### About this exercise:
In the interview excerpt, what reason does Camuto give for hoping Sicily will learn the lessons of places such as parts of Tuscany?

### Excerpt to read:
......

Camuto: Yes Sicily is changing, and that is inevitable. But as I discuss in Palmento, hopefully Sicily will learn the lessons of other places — such as parts of Tuscany– that in my opinion have lost too much of their character with their success and trying to please outsiders. What I find in Sicily is that despite the changes, its soul and values– among them family, la cucina, and a mistrust of rules from outside– remain solidly intact.
Why did you leave the title of the book Palmento?
Camuto: Palmento is a word that is so evocative to me…The palmenti are the old traditional stone wineries you see across much of the island–many of them wine huts right in the vineyards that are now abandoned. Palmento conjures history, wine, a way of life that I hope will not be lost. In fact later this month I will be returning to Mount Etna to help with the harvest and winemaking in an old palmento that the winemaker Ciro Biondi is putting back into use as a sort of private experiment among friends.
Did you get to taste this vino cosmico?

......

Coordinate output tasks:
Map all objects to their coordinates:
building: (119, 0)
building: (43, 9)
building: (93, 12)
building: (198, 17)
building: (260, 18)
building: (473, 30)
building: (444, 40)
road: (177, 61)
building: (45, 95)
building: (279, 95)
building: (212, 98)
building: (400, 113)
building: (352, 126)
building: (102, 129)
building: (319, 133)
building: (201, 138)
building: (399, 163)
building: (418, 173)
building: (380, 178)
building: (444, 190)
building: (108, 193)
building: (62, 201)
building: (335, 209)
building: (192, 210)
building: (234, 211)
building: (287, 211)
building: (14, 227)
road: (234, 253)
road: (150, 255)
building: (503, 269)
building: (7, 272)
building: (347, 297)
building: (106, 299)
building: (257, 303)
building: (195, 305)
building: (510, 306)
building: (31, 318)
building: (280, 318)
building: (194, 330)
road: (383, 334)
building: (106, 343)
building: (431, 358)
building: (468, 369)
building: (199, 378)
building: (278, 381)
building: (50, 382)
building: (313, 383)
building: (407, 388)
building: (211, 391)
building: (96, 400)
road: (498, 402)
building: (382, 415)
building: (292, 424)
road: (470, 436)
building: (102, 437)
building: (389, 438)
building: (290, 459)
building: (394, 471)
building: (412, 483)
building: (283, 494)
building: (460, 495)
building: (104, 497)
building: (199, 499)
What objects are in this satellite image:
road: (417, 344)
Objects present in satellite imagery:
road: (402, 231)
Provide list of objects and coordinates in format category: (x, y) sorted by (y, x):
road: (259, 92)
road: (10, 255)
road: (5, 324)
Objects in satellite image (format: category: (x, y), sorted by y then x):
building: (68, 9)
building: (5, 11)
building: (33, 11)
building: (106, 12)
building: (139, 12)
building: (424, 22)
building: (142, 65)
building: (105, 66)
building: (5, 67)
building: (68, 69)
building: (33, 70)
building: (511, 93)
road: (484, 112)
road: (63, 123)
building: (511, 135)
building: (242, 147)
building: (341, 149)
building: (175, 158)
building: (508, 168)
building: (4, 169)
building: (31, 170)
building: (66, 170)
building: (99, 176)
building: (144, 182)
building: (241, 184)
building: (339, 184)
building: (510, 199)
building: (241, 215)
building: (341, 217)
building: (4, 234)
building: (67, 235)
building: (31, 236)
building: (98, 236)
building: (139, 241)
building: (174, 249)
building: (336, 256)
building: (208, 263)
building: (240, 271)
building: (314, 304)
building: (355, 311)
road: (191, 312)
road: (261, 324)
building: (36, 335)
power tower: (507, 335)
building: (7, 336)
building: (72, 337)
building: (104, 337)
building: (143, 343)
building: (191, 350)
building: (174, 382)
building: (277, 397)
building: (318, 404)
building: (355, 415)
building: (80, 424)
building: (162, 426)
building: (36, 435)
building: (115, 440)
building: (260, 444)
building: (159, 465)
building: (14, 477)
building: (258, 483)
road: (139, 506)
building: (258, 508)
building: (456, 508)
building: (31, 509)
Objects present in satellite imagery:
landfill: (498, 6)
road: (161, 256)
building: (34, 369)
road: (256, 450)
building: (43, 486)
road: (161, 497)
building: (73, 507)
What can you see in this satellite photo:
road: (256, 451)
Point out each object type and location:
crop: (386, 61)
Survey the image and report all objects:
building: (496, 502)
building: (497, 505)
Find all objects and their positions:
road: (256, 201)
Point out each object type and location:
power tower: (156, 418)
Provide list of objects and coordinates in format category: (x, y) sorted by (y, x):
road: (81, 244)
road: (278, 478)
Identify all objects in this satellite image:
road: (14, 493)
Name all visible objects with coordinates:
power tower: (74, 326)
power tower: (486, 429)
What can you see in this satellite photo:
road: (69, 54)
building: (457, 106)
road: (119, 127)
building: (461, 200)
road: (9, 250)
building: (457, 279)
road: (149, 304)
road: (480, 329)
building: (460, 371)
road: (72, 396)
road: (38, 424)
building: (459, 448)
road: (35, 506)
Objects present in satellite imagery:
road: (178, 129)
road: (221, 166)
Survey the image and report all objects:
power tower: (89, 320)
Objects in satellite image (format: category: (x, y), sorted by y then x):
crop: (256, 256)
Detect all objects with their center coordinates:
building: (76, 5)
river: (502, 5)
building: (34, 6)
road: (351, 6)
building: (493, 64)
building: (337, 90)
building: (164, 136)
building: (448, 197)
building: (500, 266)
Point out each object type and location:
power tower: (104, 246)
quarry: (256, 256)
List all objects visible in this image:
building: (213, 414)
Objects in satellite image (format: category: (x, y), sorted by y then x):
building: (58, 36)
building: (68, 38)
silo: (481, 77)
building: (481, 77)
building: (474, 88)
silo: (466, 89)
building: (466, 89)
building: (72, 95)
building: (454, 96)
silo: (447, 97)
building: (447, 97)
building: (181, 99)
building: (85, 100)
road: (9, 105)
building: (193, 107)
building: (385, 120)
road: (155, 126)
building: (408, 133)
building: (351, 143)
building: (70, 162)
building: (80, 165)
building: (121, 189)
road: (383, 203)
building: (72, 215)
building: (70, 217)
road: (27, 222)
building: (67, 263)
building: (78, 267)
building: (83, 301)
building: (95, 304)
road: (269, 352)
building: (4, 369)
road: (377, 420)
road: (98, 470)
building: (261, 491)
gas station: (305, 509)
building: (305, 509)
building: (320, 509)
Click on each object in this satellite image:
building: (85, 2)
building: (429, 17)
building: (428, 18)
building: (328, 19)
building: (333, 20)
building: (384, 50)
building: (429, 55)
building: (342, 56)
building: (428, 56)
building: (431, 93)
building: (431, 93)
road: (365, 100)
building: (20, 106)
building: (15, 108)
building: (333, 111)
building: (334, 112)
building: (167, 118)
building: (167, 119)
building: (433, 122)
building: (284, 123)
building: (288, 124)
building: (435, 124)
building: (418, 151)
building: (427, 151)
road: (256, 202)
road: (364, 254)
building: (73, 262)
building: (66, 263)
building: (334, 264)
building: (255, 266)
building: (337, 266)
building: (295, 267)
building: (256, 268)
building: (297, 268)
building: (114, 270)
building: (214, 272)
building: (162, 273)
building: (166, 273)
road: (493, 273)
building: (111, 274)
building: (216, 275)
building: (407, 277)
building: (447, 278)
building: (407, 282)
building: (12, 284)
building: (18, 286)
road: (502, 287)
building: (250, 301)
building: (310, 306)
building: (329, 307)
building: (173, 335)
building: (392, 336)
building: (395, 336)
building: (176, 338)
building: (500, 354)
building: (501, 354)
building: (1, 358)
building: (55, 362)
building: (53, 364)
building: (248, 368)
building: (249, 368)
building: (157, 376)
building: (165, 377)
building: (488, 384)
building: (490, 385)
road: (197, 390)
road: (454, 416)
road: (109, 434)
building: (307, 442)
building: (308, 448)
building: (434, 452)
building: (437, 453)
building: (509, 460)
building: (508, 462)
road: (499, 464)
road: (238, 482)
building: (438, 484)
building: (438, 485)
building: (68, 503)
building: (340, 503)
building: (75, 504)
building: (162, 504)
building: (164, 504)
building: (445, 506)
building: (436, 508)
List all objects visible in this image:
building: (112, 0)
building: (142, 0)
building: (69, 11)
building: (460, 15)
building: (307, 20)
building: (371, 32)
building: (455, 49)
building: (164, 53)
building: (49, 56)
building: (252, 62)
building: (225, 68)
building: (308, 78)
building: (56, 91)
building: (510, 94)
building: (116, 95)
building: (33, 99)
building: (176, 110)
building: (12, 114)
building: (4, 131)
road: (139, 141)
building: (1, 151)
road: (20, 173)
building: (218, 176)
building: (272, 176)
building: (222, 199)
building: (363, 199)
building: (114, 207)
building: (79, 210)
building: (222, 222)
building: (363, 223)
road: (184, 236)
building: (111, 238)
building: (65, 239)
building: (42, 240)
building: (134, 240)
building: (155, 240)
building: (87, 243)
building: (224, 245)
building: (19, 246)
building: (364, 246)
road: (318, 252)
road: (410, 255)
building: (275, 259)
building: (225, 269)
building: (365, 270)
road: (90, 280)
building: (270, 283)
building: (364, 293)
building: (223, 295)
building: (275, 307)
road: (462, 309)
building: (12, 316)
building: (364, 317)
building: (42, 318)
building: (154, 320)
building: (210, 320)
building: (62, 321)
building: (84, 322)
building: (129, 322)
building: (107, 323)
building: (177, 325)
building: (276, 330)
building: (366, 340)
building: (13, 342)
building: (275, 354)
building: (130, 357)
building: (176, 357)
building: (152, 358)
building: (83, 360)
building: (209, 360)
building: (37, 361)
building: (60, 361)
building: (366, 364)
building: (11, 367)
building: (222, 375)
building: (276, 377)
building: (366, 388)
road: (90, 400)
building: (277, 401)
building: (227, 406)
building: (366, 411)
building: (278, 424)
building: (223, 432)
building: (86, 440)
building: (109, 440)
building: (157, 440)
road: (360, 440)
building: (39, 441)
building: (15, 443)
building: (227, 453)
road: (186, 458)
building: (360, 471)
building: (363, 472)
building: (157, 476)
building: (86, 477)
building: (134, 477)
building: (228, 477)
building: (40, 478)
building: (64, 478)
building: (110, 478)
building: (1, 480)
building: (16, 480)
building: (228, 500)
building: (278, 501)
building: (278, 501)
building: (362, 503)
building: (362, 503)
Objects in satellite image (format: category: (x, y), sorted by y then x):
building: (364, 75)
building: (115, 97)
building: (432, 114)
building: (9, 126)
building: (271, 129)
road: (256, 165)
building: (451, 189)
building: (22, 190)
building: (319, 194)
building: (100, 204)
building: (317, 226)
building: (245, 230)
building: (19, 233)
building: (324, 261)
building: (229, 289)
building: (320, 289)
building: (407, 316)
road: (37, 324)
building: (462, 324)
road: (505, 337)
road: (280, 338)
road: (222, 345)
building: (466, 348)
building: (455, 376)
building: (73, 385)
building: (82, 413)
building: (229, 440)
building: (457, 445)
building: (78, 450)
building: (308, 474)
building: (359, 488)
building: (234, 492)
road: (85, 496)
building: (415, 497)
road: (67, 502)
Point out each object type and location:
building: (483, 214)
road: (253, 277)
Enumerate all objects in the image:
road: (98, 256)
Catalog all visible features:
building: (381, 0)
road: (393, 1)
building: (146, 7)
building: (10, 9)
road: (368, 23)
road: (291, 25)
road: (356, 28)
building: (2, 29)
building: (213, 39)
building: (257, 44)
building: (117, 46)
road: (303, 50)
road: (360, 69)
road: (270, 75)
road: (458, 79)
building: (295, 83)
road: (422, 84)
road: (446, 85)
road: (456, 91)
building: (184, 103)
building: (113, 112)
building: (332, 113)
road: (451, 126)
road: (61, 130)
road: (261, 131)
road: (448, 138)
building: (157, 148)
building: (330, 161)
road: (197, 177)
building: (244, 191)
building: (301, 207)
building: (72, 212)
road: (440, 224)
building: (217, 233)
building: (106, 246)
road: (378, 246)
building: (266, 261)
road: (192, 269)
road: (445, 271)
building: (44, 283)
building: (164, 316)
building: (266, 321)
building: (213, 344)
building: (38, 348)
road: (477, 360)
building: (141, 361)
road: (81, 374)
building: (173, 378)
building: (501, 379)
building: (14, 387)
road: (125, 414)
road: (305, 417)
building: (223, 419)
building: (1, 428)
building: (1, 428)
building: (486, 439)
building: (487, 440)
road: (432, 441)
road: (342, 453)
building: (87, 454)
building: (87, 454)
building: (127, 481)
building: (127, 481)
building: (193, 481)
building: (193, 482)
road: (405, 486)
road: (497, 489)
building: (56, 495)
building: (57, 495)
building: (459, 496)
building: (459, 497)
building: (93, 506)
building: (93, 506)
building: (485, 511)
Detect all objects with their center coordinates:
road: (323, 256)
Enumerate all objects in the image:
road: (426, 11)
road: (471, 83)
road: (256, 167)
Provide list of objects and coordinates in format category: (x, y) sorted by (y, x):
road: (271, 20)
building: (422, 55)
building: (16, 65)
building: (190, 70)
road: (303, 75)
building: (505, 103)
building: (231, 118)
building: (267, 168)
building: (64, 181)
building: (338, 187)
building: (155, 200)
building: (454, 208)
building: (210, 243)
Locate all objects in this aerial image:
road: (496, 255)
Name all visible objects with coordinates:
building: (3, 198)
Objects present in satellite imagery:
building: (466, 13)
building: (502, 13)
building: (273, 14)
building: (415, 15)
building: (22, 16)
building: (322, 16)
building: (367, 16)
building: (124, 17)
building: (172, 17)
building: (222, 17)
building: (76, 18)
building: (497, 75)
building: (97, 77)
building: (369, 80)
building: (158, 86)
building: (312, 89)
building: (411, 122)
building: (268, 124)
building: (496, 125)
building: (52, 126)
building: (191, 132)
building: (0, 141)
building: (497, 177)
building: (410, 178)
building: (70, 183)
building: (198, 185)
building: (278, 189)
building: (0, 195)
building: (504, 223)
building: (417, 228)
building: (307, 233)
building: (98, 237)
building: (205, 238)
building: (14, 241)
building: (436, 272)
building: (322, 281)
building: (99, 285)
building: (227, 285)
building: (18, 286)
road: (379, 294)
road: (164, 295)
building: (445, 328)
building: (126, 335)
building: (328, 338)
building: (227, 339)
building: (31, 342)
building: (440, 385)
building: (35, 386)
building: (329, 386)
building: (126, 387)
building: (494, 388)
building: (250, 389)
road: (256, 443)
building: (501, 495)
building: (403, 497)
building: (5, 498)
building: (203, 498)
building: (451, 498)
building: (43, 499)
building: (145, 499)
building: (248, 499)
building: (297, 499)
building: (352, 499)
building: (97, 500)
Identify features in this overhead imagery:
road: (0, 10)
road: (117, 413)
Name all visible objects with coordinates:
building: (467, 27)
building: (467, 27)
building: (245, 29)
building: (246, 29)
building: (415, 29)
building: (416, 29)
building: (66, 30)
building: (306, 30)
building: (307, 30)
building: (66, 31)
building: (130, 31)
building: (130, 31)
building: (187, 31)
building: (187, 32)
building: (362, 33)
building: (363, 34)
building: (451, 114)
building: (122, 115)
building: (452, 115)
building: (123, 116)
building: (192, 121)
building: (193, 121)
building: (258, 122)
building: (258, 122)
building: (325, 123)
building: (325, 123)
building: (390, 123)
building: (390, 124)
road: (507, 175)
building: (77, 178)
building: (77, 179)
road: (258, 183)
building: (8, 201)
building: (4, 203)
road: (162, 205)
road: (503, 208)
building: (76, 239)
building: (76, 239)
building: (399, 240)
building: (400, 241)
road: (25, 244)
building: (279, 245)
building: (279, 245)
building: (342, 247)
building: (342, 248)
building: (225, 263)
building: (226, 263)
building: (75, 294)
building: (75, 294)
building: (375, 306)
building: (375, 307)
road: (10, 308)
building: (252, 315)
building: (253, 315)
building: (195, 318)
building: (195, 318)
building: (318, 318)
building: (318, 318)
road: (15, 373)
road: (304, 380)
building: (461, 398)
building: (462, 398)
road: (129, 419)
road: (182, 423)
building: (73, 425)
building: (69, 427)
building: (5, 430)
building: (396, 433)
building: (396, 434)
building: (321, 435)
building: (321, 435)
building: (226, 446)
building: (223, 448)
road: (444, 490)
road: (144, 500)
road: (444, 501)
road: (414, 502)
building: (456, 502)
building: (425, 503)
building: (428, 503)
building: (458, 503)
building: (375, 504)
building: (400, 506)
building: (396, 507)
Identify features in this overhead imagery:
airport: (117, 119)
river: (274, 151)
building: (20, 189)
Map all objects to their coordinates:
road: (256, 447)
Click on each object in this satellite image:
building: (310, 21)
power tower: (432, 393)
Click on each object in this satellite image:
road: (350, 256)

......

### Written answer:
In Camuto's opinion, those places have lost too much of their character through their success and through trying to please outsiders.